Se alguém parasse para olhar os dados brasileiros — que estão subnotificados —, observaria que o número de casos no país está subindo rapidamente a cada dia. O número de mortos já é maior do que o da China. Quando vocês estiverem lendo esta coluna, já teremos superado a China no número total de casos. Não estamos na crista da onda, prestes a nela deslizar com a destreza daqueles que o fazem de forma incansável nas praias do Rio. Estamos no pé de uma montanha cujo pico nos ilude. E do pé dessa montanha resolvemos, de uma hora para outra, ignorar nossos mortos, nossos doentes, os do presente e os do futuro, voltando à ladainha das reformas.
Porque soberano é o vírus, não o presidente da República ou o ministro da Economia.
Cadê a renda básica emergencial, que não chega nas mãos das pessoas? E as filas criminosas em frente à Caixa Econômica Federal para sacar o benefício? O que dizer da ausência de repasses fundamentais para os estados e municípios? O que falar do desembolso de apenas R$ 5 bilhões para o SUS até agora? Como se pode pensar em defender a redução de tributação sobre os bancos neste momento? E por que cargas d’água vamos querer avançar com medidas de austeridade contidas nas reformas se o que precisamos é de mais endividamento público para ao menos atenuar a depressão econômica?

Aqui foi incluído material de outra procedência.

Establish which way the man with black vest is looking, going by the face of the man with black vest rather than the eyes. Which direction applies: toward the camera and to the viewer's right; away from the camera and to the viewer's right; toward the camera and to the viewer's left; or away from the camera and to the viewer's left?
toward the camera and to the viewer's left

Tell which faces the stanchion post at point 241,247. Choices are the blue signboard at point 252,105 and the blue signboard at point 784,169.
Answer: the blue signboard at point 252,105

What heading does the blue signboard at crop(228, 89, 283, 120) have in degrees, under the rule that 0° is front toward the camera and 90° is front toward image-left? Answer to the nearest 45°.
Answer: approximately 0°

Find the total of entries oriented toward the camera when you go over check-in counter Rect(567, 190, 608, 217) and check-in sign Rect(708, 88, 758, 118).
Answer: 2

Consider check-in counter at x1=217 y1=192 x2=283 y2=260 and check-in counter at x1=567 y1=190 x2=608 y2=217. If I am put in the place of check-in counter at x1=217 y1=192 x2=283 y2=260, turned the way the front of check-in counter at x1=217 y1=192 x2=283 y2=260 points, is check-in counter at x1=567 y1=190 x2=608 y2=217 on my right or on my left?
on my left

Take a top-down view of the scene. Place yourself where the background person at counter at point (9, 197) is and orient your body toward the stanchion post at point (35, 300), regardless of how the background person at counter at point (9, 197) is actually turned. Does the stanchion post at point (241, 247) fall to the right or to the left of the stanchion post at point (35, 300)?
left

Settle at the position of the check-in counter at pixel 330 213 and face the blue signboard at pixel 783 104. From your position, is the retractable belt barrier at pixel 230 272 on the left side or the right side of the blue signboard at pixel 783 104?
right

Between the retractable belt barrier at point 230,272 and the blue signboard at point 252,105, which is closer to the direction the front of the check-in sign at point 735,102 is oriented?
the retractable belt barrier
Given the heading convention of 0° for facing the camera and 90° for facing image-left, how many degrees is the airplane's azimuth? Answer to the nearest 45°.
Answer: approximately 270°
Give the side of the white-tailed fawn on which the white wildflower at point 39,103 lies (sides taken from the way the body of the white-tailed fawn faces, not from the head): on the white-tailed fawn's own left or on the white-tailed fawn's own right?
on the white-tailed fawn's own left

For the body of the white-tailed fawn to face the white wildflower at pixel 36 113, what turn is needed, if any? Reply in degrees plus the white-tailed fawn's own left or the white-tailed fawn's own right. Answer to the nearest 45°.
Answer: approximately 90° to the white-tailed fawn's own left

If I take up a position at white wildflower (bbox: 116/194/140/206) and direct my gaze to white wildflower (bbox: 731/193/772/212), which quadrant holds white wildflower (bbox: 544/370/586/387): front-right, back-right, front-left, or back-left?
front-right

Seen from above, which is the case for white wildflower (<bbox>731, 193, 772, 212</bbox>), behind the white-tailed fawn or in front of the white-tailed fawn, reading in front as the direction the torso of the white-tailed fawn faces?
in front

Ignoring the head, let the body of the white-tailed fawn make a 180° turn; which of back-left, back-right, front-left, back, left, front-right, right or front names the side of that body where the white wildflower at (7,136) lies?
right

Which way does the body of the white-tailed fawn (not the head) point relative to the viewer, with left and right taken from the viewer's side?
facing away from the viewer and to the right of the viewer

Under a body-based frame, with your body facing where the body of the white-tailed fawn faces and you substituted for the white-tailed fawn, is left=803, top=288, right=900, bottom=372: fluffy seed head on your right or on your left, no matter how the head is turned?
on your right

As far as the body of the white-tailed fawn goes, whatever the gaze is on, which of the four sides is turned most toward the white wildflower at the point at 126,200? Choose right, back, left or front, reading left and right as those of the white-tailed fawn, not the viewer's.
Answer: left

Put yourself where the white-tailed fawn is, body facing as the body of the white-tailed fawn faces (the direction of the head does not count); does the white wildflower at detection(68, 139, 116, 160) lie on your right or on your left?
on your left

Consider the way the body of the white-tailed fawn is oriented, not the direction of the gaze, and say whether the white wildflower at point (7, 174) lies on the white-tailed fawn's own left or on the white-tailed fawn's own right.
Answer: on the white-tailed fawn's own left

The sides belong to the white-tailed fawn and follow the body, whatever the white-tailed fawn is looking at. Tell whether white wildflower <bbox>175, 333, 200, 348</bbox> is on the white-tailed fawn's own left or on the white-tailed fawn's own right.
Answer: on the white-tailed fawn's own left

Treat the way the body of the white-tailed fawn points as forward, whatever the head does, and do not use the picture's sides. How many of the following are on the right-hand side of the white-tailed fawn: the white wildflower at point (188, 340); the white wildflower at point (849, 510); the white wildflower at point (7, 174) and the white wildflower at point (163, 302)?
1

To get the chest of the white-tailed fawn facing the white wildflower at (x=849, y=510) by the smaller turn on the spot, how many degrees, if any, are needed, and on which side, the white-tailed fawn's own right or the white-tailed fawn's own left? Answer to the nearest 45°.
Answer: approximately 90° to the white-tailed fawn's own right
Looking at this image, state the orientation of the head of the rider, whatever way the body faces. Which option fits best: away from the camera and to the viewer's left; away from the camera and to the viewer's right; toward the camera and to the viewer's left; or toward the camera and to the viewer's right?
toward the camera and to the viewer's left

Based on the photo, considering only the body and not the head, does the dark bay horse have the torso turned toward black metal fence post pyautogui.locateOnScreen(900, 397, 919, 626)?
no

O Brasil nunca viu uma deflação. O modo-padrão é logo morrer de medo de inflação, é dizer que não podemos nos endividar porque cairemos na espiral inflacionária de eras passadas. Mas não. Essa não é mais a realidade. A realidade é uma espiral de queda de preços extremamente danosa para a economia, para as pessoas. Nos vídeos que tenho feito para o YouTube tenho explicado o que é uma espiral deflacionária. Para os leitores interessados, recomendo assisti-los, pois, para nós, brasileiros, é algo inédito. Mas não é algo que, nós, economistas, desconheçamos, ainda que alguns não a tenham visto de perto.
Como uma onda no mar? Não. Como um tsunami a chegar no oceano de ignorância deste desgoverno.